Passage provided »
Gender Parity in Grande Prairie: Why Working In My Home Town Is Important To Me

Xaverie’s Next Blog

Peter Lougheed Leadership Scholar, Xaverie MacLennan, takes us through the process on how she came up with her Stretch Experience. 

Growing up, I was blessed with good community, excellent neighbors, and many interesting opportunities. One such opportunity came in the form of a trip to Thailand, organized by the local youth group. I was thrilled to be able to take part in a trip with what I believed (at the time) to be an important mission and thus, fully committed myself to fundraising and preparing for this adventure to help kids on the far side of the globe. However, as we were in the final stages of preparation I learned that the local Emergency Youth Shelter, known as the Sunrise House, was at risk of closing due to financial shortfalls.

Stated task 1 »
Quote the full blog post about working in Grande Prairie word for word.
The blog post and the records are unrelated.

Stored dataset items »

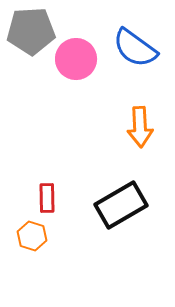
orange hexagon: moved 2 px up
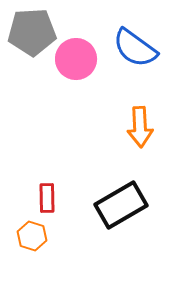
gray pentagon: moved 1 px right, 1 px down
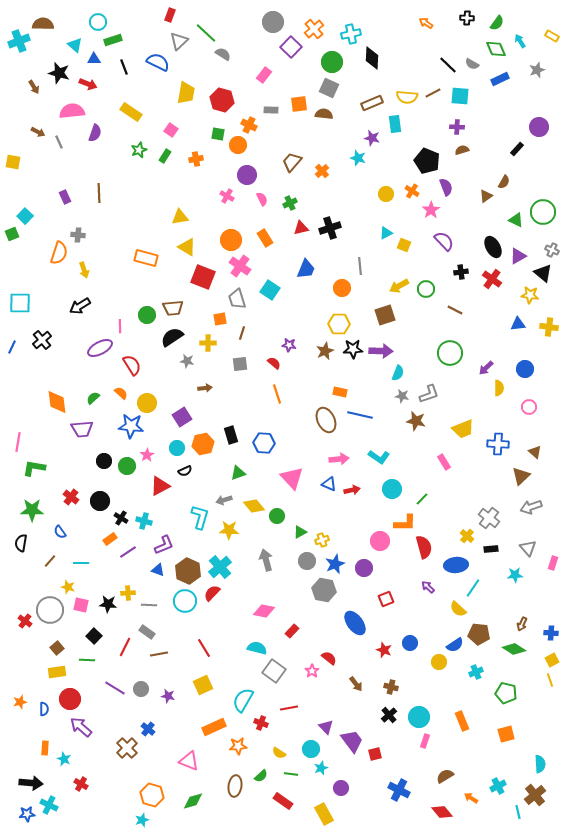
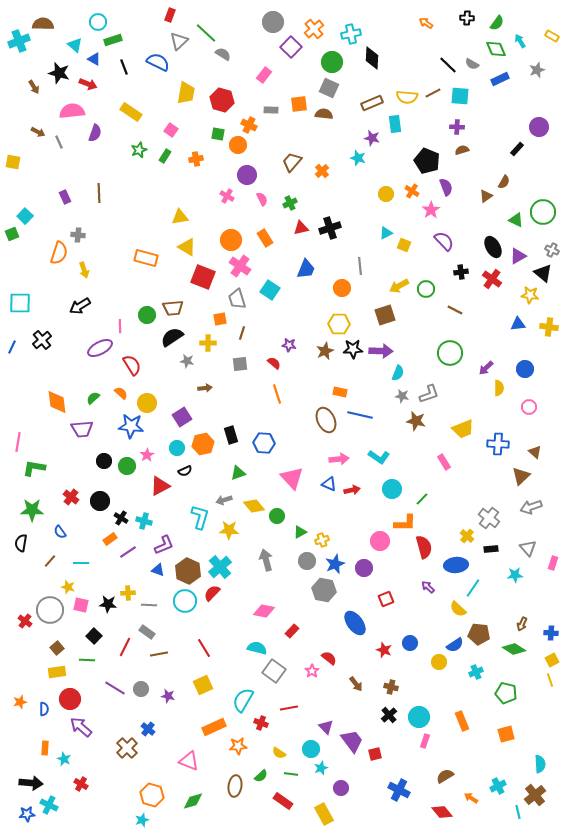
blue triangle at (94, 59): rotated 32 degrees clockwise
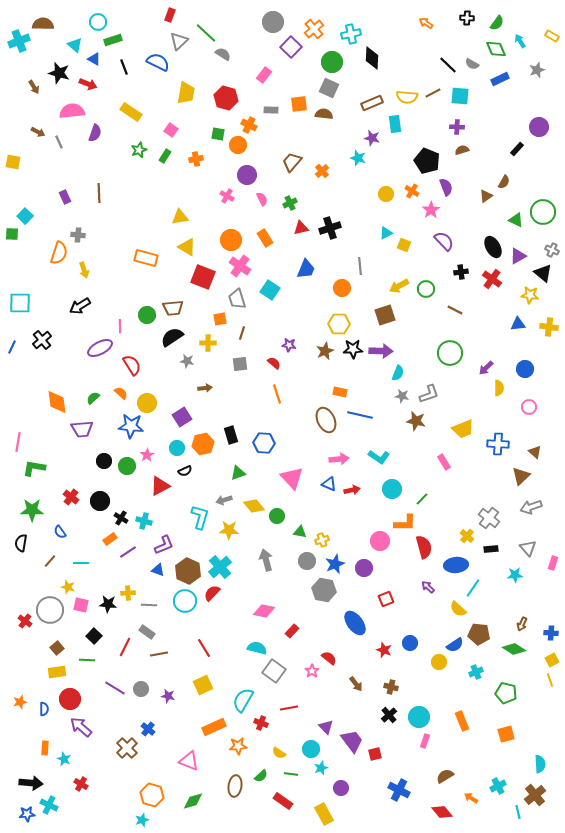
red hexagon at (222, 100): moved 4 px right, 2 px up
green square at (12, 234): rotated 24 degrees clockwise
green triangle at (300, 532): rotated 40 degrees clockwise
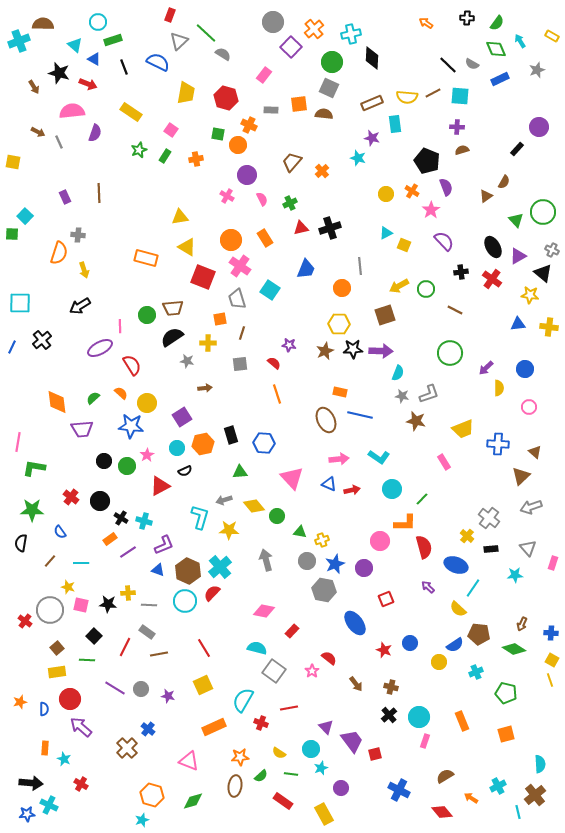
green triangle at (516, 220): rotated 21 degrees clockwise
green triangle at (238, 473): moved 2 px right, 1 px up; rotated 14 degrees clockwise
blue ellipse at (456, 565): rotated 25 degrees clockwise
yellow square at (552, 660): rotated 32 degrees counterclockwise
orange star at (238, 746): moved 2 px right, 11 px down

--

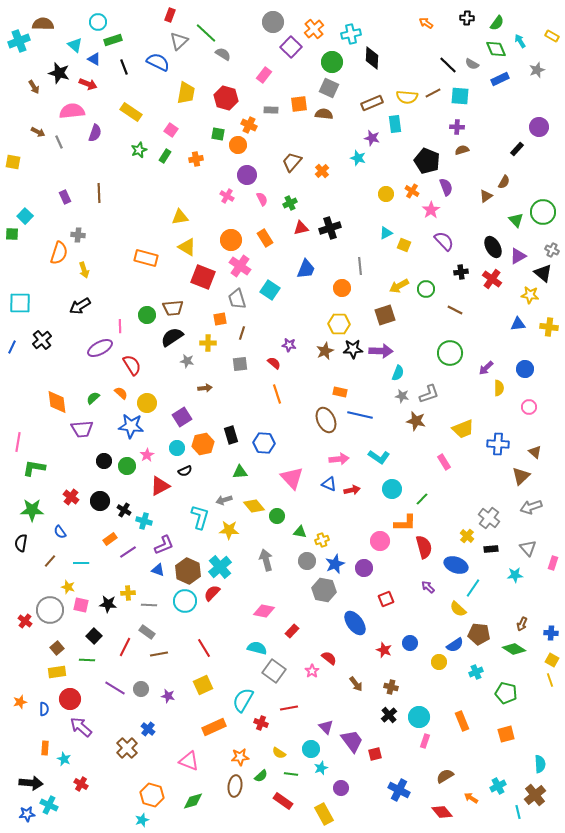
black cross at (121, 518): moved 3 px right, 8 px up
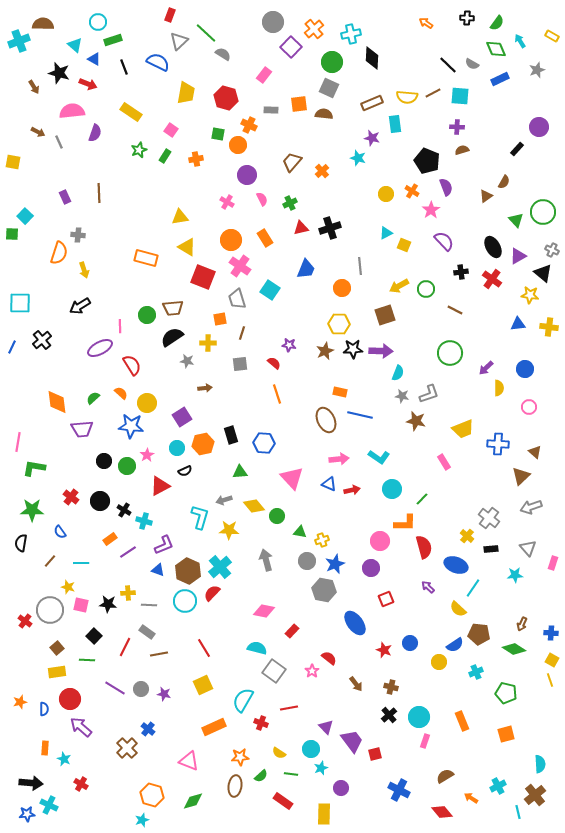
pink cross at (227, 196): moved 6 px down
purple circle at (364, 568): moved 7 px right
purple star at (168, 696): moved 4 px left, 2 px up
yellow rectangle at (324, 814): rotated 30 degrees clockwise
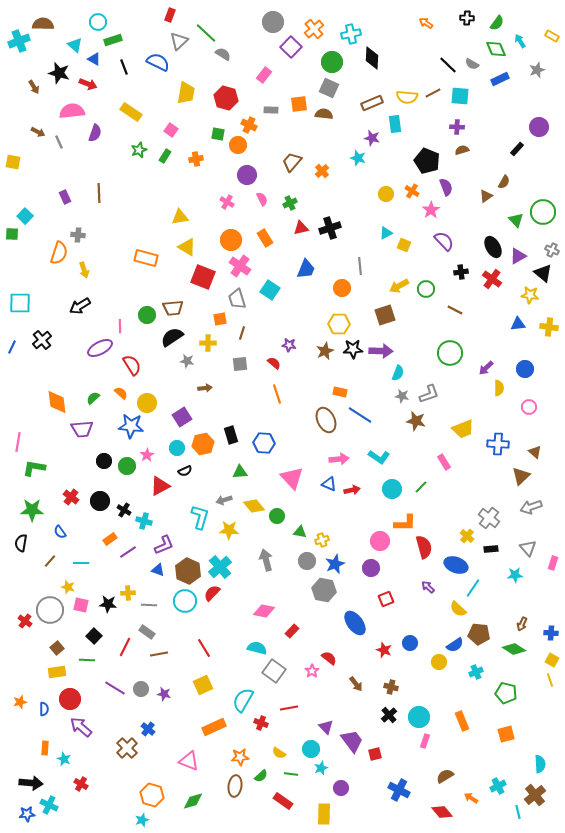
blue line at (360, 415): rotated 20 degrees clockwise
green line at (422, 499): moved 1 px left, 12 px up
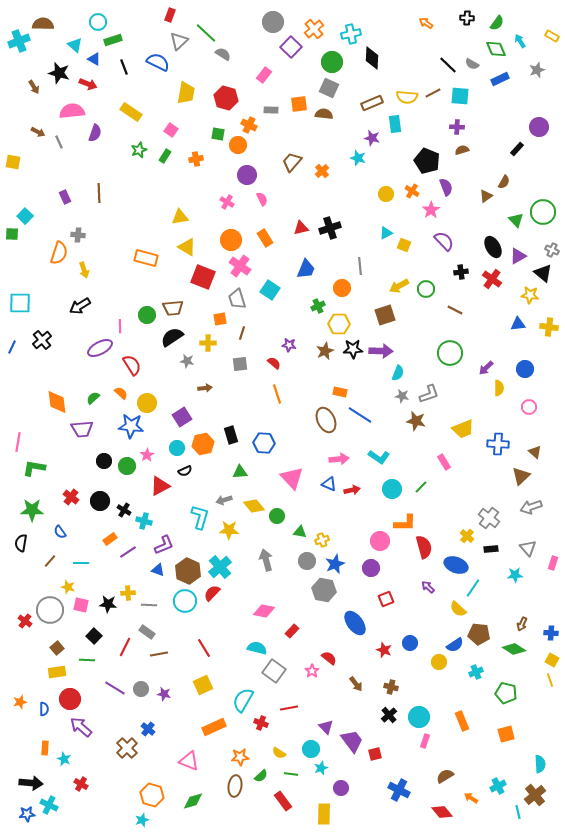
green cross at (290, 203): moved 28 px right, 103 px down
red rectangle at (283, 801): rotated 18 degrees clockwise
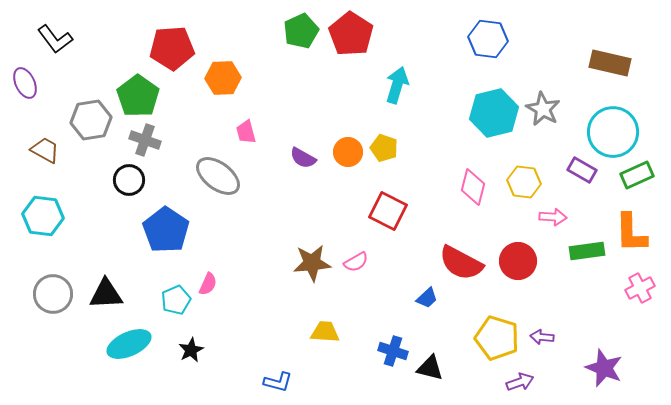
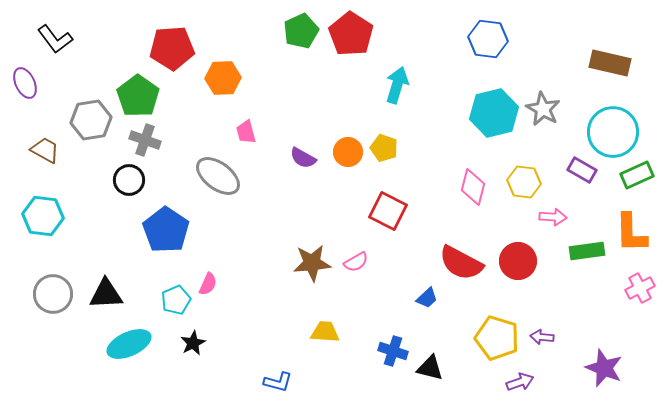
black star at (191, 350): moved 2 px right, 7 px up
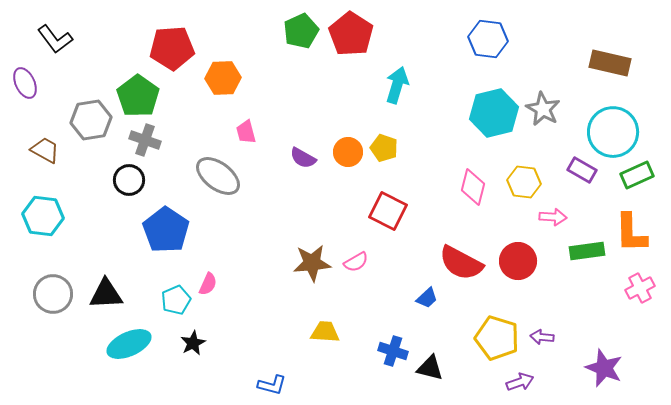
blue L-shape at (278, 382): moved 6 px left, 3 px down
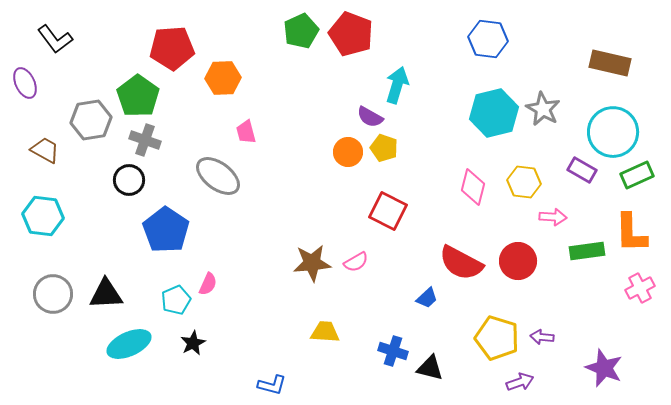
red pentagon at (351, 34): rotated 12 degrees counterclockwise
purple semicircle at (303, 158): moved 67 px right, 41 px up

Stated task 2 »
From the records, print the lines starting at the line that contains "gray pentagon: moved 1 px right, 1 px down" and ending at the line that contains "green triangle at (300, 532): rotated", with both of those lines included. Leave the pictures out.

Written response 1 »
Gender Parity in Grande Prairie: Why Working In My Home Town Is Important To Me

Xaverie’s Next Blog

Peter Lougheed Leadership Scholar, Xaverie MacLennan, takes us through the process on how she came up with her Stretch Experience. 

Growing up, I was blessed with good community, excellent neighbors, and many interesting opportunities. One such opportunity came in the form of a trip to Thailand, organized by the local youth group. I was thrilled to be able to take part in a trip with what I believed (at the time) to be an important mission and thus, fully committed myself to fundraising and preparing for this adventure to help kids on the far side of the globe. However, as we were in the final stages of preparation I learned that the local Emergency Youth Shelter, known as the Sunrise House, was at risk of closing due to financial shortfalls.

Written response 2 »
gray pentagon: moved 1 px right, 1 px down
blue triangle at (94, 59): rotated 32 degrees clockwise
red hexagon at (222, 100): moved 4 px right, 2 px up
green square at (12, 234): rotated 24 degrees clockwise
green triangle at (300, 532): rotated 40 degrees clockwise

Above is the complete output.